PRESIDENTIELLE EN RDCONGO : Objectif de Martin Fayulu le candidat de l'opposition, éradiquer le système nauséabond de Kabila

Martin Fayulu, le candidat de la coalition de l'opposition rdcongolaise, est arrivé, à Kinshasa, pour livrer la bataille de la libération du Congo (notre photo). Officiellement, il lance sa campagne, vendredi, 23 décembre, avec le soutien des poids lourds de l'opposition dont Jean-Pierre Bemba et le gouverneur, Moïse Katumbi, mais sans, Félix Tshisekedi et Vital Kamerhe, eux aussi, candidats à la même élection.

Martin Fayulu s'est engagé à "arracher l'alternance démocratique" après dix-huit ans de règne de Joseph Kabila, interdit de se présenter à sa succession par la Constitution.

Le candidat de l'opposition et une partie de la société civile réclament "des élections crédibles, c'est-à-dire, avec des bulletins de vote en papier, et sans la machine à voter". Ils refusent l'utilisation de cet écran tactile pour les élections, qui permet de choisir les candidats et d'imprimer les bulletins de vote. Ils la qualifient de "machine à tricher" susceptibles de favoriser le dauphin de Joseph Kabila, Emmanuel Ramazani Shadary.

L'UDPS de Félix Tshisekedi, le parti d'opposition historique, veut, pour sa part, des élections, "avec ou sans machine à voter". "Félix Tshisekedi a vendu le pays. Le traître a accepté la machine à voter", chantent, en choeur, les supporteurs de Martin Fayulu. En effet, après avoir élu Martin Fayulu comme candidat unique de l'opposition, Félix Tshisekedi et Vital Kamerhe ont renié, dès le lendemain, leur vote pour la simple raison, selon eux, que Martin Fayulu ne pèse pas lourd dans l'échiquier politique national : alors qu'il est le seul député de son parti, l'UDPS de Tshisekedi compte une quarantaine de députés contre une quinzaine pour celui de Kamerhe.

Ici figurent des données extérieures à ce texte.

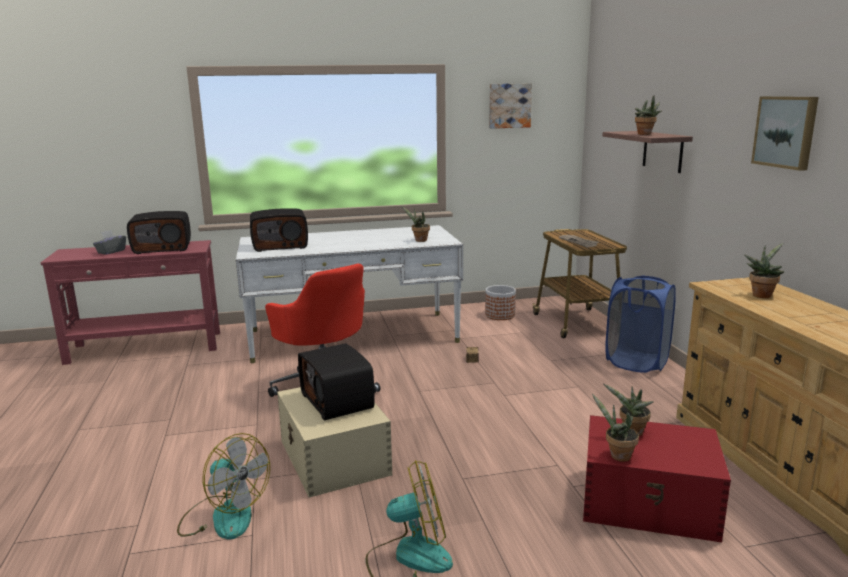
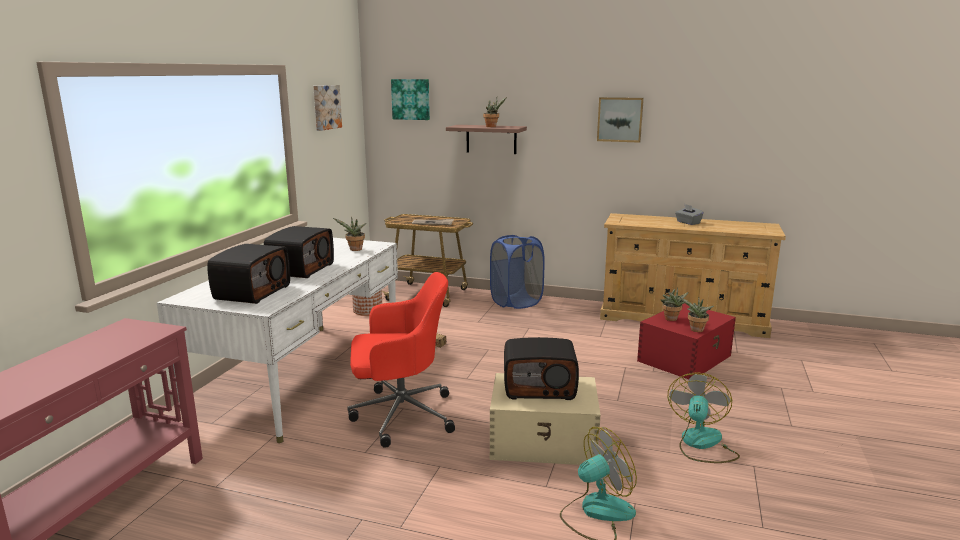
camera: 60 degrees left, 0 degrees up
(111, 251) = (35, 378): grey tissue box -> grey tissue box (688, 222)
(163, 248) = (102, 345): radio -> radio (300, 269)
(612, 99) = (411, 99): none -> picture
(761, 295) = (644, 220): potted plant -> none

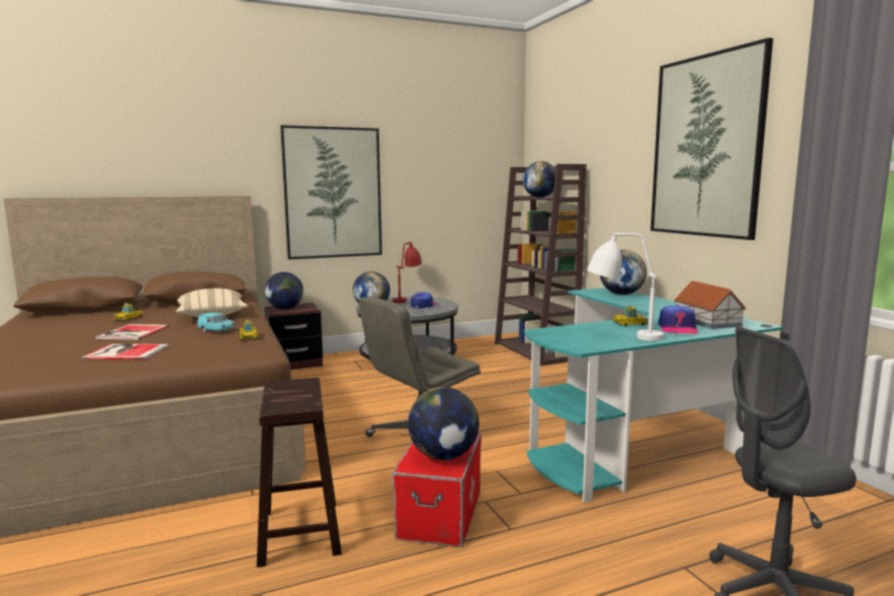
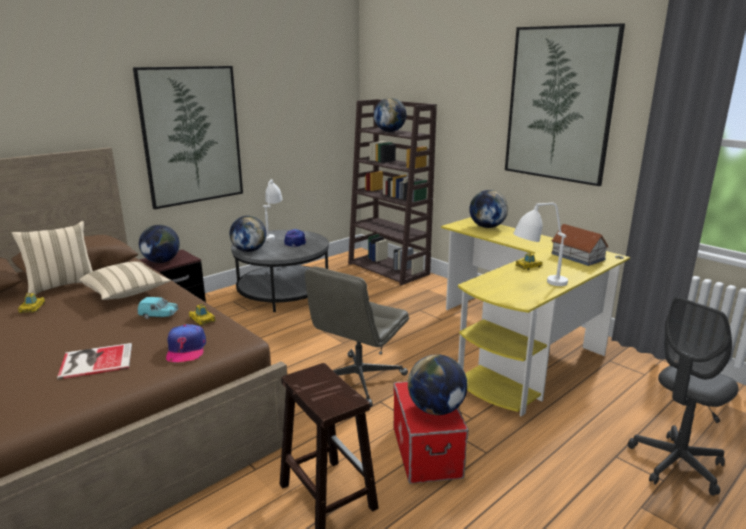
camera: 20 degrees left, 10 degrees up
(131, 333) = (64, 331): book -> none
(170, 308) = (62, 285): none -> beige pillow
(408, 299) = (272, 234): red table lamp -> white table lamp
(637, 436) = (520, 347): turquoise desk -> yellow desk
(678, 329) = (566, 268): cap -> cap (186, 349)

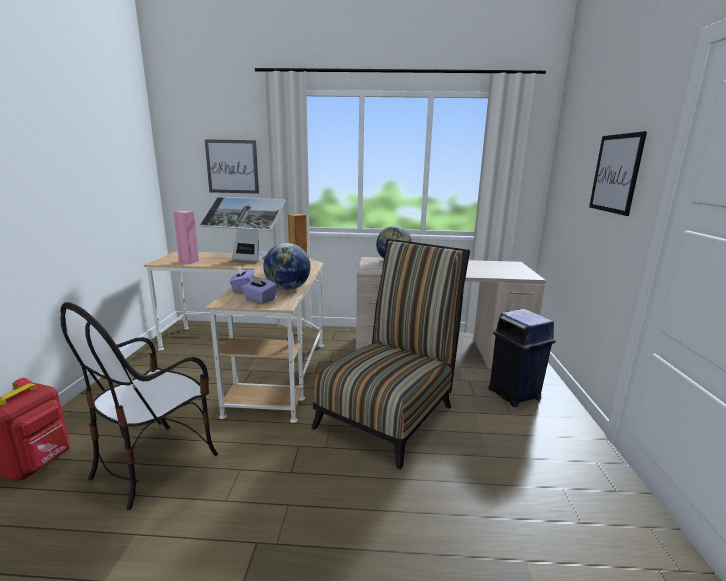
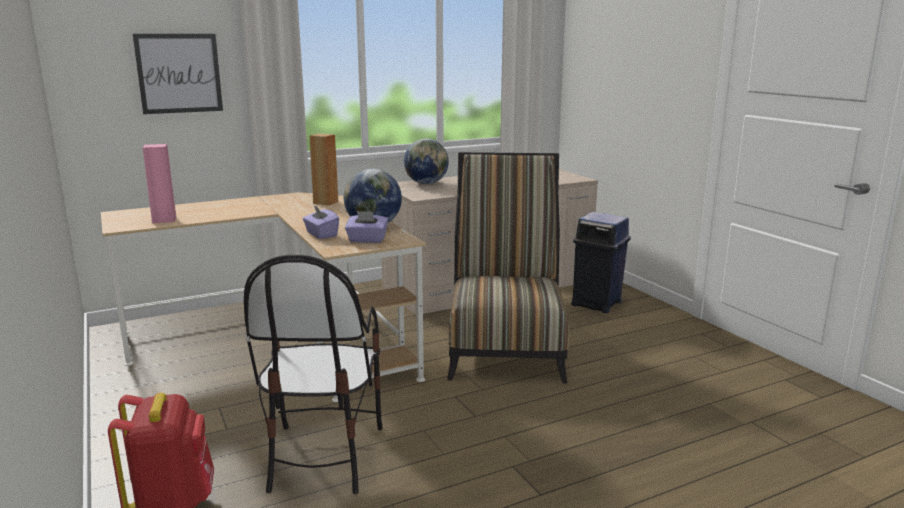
camera: 30 degrees left, 0 degrees up
(247, 260) = (245, 207): monitor -> none
(616, 173) = (660, 67): picture -> none

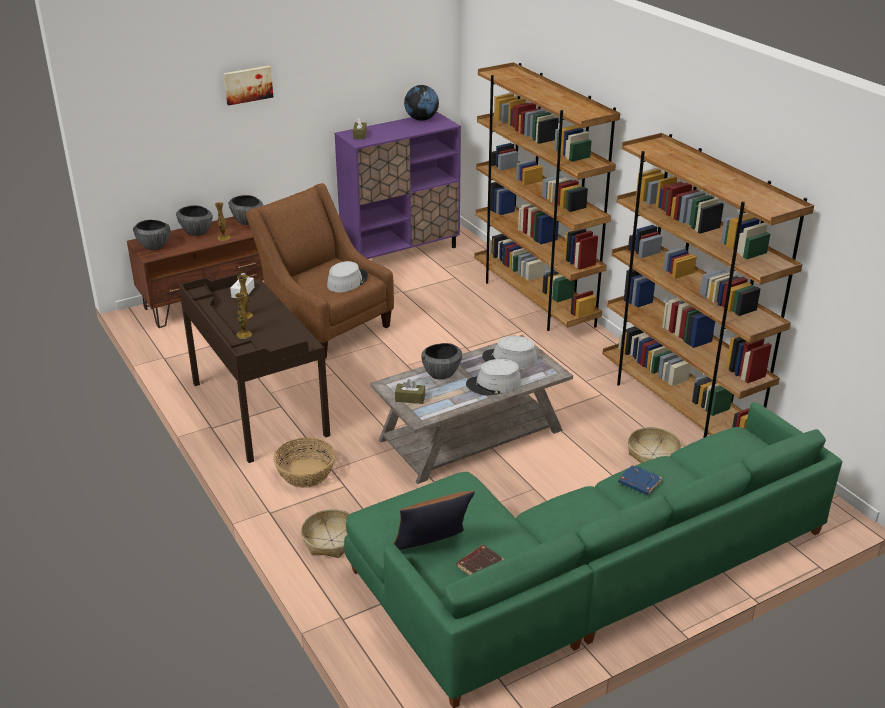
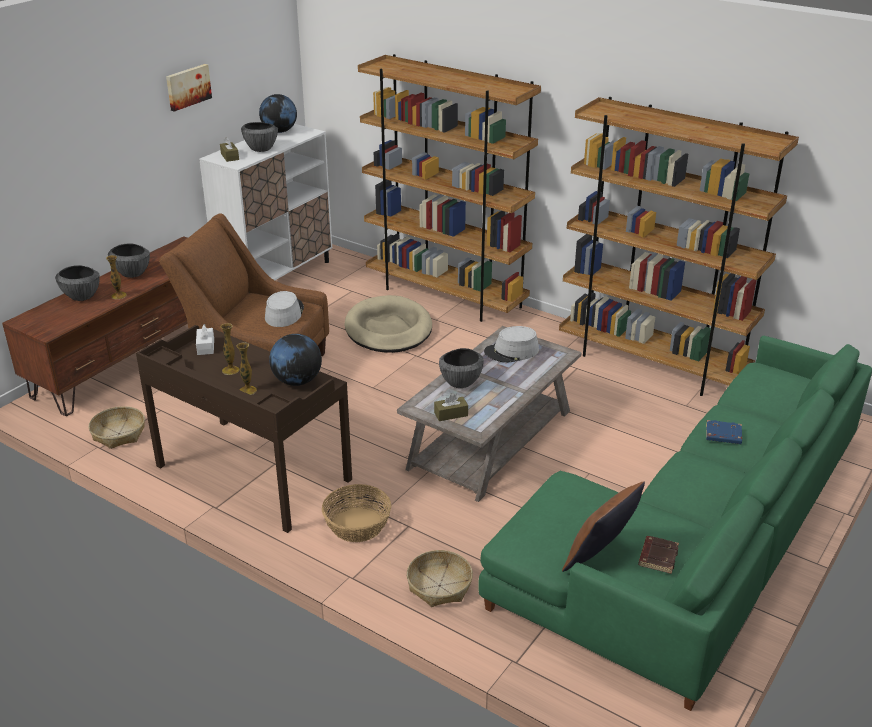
camera: 25 degrees left, 0 degrees up
(154, 247) = (44, 322): bowl -> bowl (261, 149)
(248, 84) = (109, 116): picture -> picture (187, 87)
(287, 336) = (297, 381): none -> globe
(401, 252) = (277, 277): purple cabinet -> white cabinet
(460, 318) = (388, 329): none -> beige dog bed
(494, 384) = (518, 379): grey hat -> none
(653, 454) = (664, 411): basket -> basket (118, 434)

Au regard de cette réalité, les deux leaders disent avoir subi une forte pression de leur base pour défendre eux-mêmes leur chance à la future présidentielle.

"Que le meilleur gagne " !, a lancé, pour sa part, le président de la Commission électorale nationale indépendante (CENI), Corneille Nangaa, en rappelant que la campagne commence, officiellement, jeudi, 22 novembre, à minuit, selon le calendrier électoral.

Elle doit prendre fin, le 21 décembre, à minuit, deux jours avant les élections présidentielle, législatives et provinciales à un seul tour.

L'enjeu est historique : permettre une première transmission du pouvoir, sans effusion de sang, depuis l'indépendance du pays en 1960. Une très vaste ambition.